Green shoots of recovery?

More and more articles are heralding a recovery in the markets as underway, and with this week's G20 meeting perhaps some confidence is returning. Indeed as of writing this, the S&P 500 Index is up just over 18% from the lows of early March. I thought it might be useful from a risk perspective to spend a little time examining whether there was any indication of any return to normality of the asset class correlations covered previously on this blog.

I therefore considered an article from the WSJ (Markets having a swinging time) as the basis from which to look at the relationship between multiple asset classes and their recent movement : Equities (5 global regions), Treasuries (US 1-3Yr & 10Yr+) and commodities (Oil, Gold). With diversification being the grail that those of us interested in risk are looking for, we would hope to see a reduction in correlations between these classes.

I looked at the daily correlations of the indices over the last 10 years as my datum, then considered the correlations since September 15, 2008 (Lehman news came to market) and the correlations of the last 60 days. The matrices below show the differences in between the two shorter periods and the datum (click to enlarge):



From a U.S. perspective, the correlation with Europe remains well above the norm and, with the unified approach to fiscal that is being trumpeted from London at the moment, I do not see that changing in the near future.

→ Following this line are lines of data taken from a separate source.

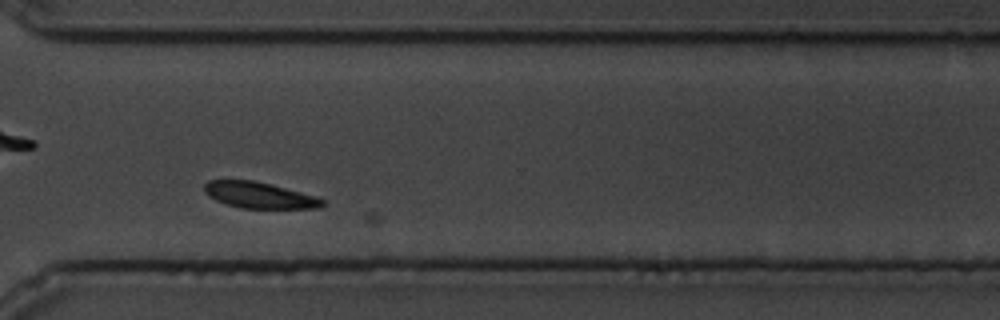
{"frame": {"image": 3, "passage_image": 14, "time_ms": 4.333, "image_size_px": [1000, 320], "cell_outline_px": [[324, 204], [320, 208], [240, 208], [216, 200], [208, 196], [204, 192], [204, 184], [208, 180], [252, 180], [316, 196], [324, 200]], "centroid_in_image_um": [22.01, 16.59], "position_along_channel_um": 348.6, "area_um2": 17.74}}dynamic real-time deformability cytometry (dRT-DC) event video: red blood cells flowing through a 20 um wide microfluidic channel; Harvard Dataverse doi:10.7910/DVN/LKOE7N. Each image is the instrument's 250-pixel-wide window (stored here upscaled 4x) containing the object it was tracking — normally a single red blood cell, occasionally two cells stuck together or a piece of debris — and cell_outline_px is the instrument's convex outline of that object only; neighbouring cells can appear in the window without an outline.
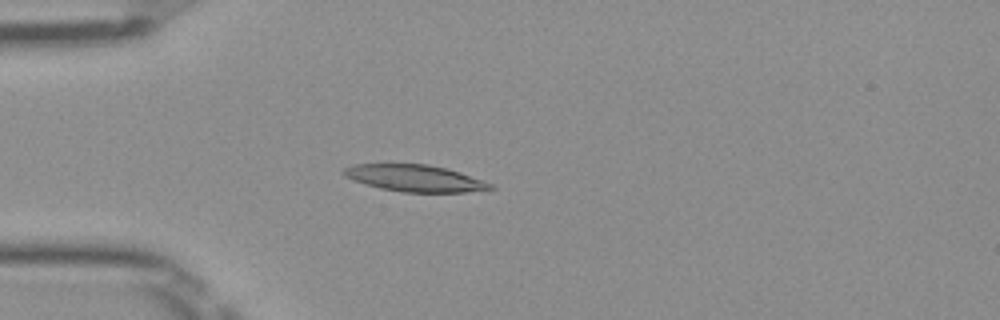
{"species": "Egyptian fruit bat (a non-hibernating species)", "species_latin": "Rousettus aegyptiacus", "temperature_condition": "room temperature", "stored_images_in_passage": 51, "camera_frame_rate_fps": 3000, "um_per_image_px": 0.085, "frame": {"image": 1, "passage_image": 14, "time_ms": 4.333, "image_size_px": [1000, 320], "cell_outline_px": [[496, 188], [468, 192], [404, 192], [380, 188], [352, 180], [344, 176], [340, 172], [344, 168], [352, 164], [428, 164], [460, 172], [492, 184]], "centroid_in_image_um": [35.22, 15.14], "position_along_channel_um": 49.8, "area_um2": 22.77}}
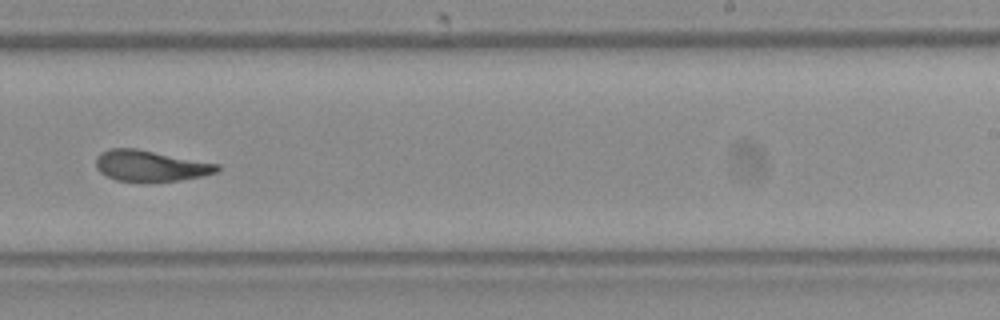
{"frame": {"image": 2, "passage_image": 32, "time_ms": 10.333, "image_size_px": [1000, 320], "cell_outline_px": [[220, 168], [216, 172], [204, 176], [180, 180], [116, 180], [100, 172], [96, 168], [96, 156], [100, 152], [112, 148], [136, 148], [220, 164]], "centroid_in_image_um": [12.79, 14.07], "position_along_channel_um": 276.2, "area_um2": 21.56}}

More interestingly, Emerging Markets and the Pacific Rim are becoming even more correlated with the U.S. (up to 60% over the last 60 days), and while Japan may be starting to return to normal there seems to be no diversification benefit to be had anywhere across equities.

In terms of commodities, the oil price correlation with the S&P 500 is at a 10 year high leaving Gold as the only area of poteantial relief here. Treasuries look to have returned to their long term correlation levels but I think it is too soon after the implementation of the recent quantitative easing to accept these numbers too quickly.

We may well have seen the bottom of the market, but there is no current evidence that any kind of decoupling has taken place that could be leveraged from a risk perspective. The call would seem to be "in or out" as opposed to "where and how much"!